▶ [Aim of the task] Pick up the passage on oxygen and the Cambrian explosion after its last sentence and continue it; ignore the listing.

▶ [Source extract]
---+---

The Cambrian “explosion” of multicellular animal life is one of the most significant evolutionary events in Earth’s history. But what was it that jolted the Earth system enough to prompt the evolution of animals? While we take the presence of oxygen in our atmosphere for granted, it was not always this way.
The Neoproterozoic era that preceded the Cambrian explosion of life was witness to a dramatic rise in oxygen levels. It has been widely assumed that the rise in atmospheric oxygen was the essential precursor to the evolution of animals. But the work of Graham Shields-Zhou and Lawrence Och of University College London shows that the rise of oxygen was chaotic and nonlinear. Tectonically, the Neoproterozoic Earth was in the throes of the breakup of a supercontinent, Rodinia, and climatically, it had plunged into a snowball state, with ice-covered oceans extending from pole to pole.

---+---

▶ [Data records]
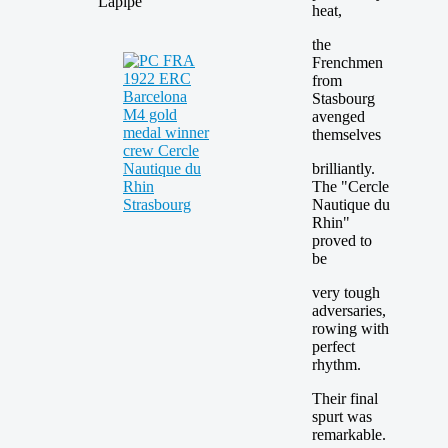
Lapipe
heat,
the
Frenchmen
from
Stasbourg
avenged
themselves
brilliantly.
The "Cercle
Nautique du
Rhin"
proved to
be
very tough
adversaries,
rowing with
perfect
rhythm.
Their final
spurt was
remarkable.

---+---

▶ [Task response]
In their March GSA Today article, Shields-Zhou and Och summarize geochemical and biological data that suggests that oxygen-depleted waters characterized the scattered seas that lay trapped beneath this global ice sheet. It may well have been the ability to survive in this harsh and variable climate that constituted the vital first step in the evolution of animals.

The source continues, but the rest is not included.